Normoplasia (normal production), hyperplasia (increased production), hypoplasia (decreased production), and dysplasia (abnormal maturation) in the erythroid, myeloid, or megakaryocytic cell lines must be interpreted in light of peripheral blood findings. Hypoplasia in the face of peripheral cytopenia suggests that primary bone marrow disease is causing decreased production.

More than 30% immature blast cells in the marrow are indicative of hemic neoplasia. Additional tests, such as immunocytochemistry and cytochemistry, may be needed to differentiate primary leukemia from lymphoma, to identify the cell origin of the neoplastic cells (i.e., to differentiate lymphoproliferative from myeloproliferative disease), and to characterize the neoplasia (i.e., B-cell or T-cell lymphoma). The number and accuracy of phenotypic markers has increased rapidly in the past few years, providing better diagnosis and prognosis of hemic neoplasia in dogs and cats.

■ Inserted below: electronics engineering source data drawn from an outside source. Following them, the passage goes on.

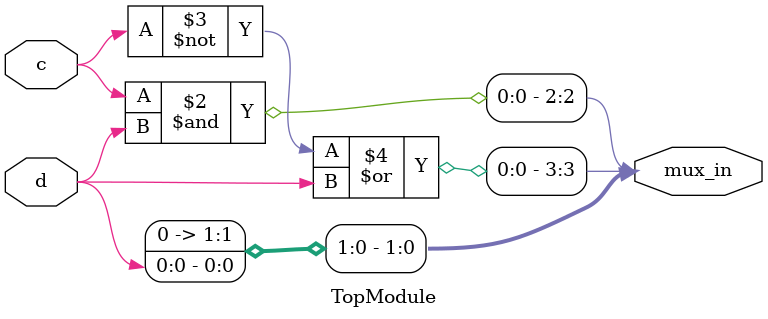
<source format=sv>
module TopModule(
    input logic c,
    input logic d,
    output logic [3:0] mux_in
);

    // Implementing the logic for each mux_in based on the Karnaugh map
    always @(*) begin
        mux_in[0] = d;          // mux_in[0] = d
        mux_in[1] = 1'b0;       // mux_in[1] = 0
        mux_in[2] = c & d;      // mux_in[2] = c & d
        mux_in[3] = ~c | d;     // mux_in[3] = ~c | d
    end

endmodule
</source>
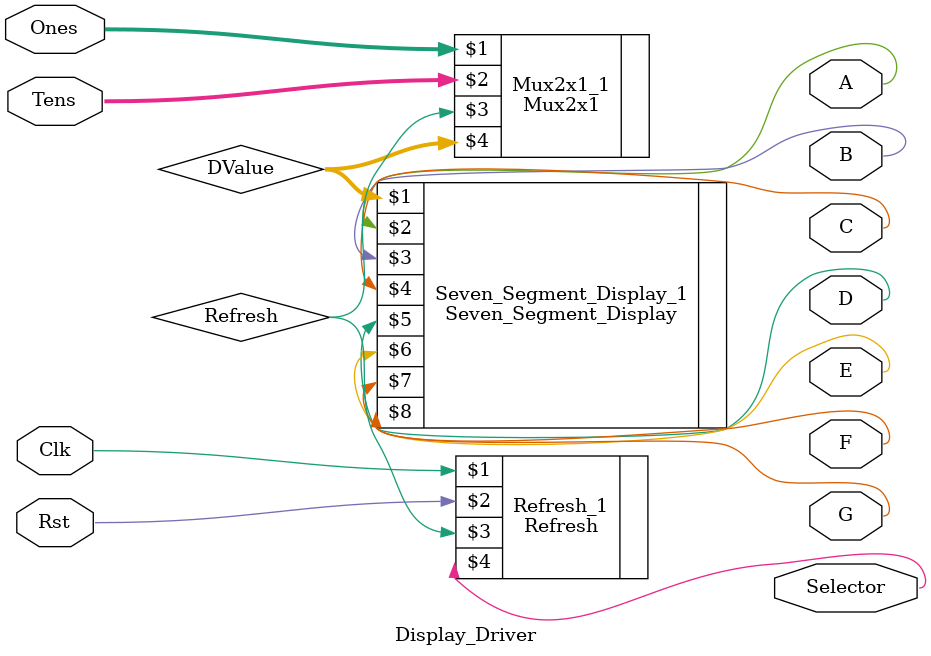
<source format=v>
`timescale 1ns / 1ps
module Display_Driver(Clk, Rst, Tens, Ones, A, B, C, D, E, F, G, Selector);
   input Clk, Rst;
   input [3:0] Tens;
	input [3:0] Ones;
   output A, B, C, D, E, F, G;
	
	output Selector;
	wire [3:0] DValue;
	wire Refresh;
	
	Refresh Refresh_1 (Clk, Rst, Refresh,Selector);
	Mux2x1 Mux2x1_1 (Ones, Tens, Refresh, DValue);
	Seven_Segment_Display Seven_Segment_Display_1(DValue, A, B, C, D, E, F, G);

endmodule

</source>
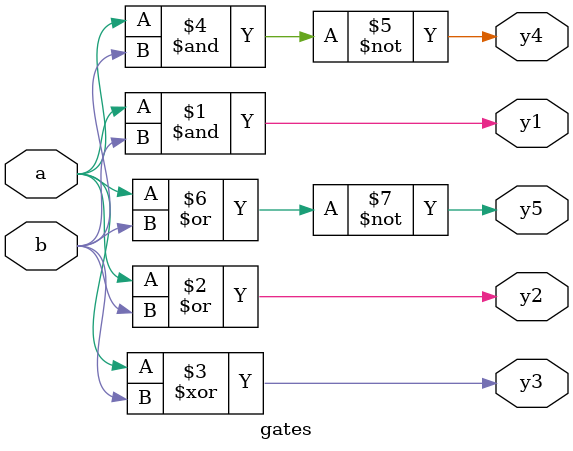
<source format=v>
module gates(
    input wire a, b,
    output wire y1, y2, y3, y4, y5
    );

    
    assign y1 = a & b;
  
    assign y2 = a | b;
    assign y3 = a ^ b;
    assign y4 = ~(a & b);
    assign y5 = ~(a | b);
endmodule
</source>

Potential immune-mediated disease may be further evaluated using an antimegakaryocyte antibody test. Although not specific, the test has high sensitivity.

Plasmacytosis may be seen in immune-mediated disease or chronic inflammatory disorders. Macrophage hyperplasia may be observed in systemic inflammatory disease, immune-mediated diseases, and in histiocytic neoplasia. Increased storage iron is common in chronic inflammatory disease and other chronic diseases, including neoplasia. Iron deficiency should be confirmed by determination of serum iron concentration.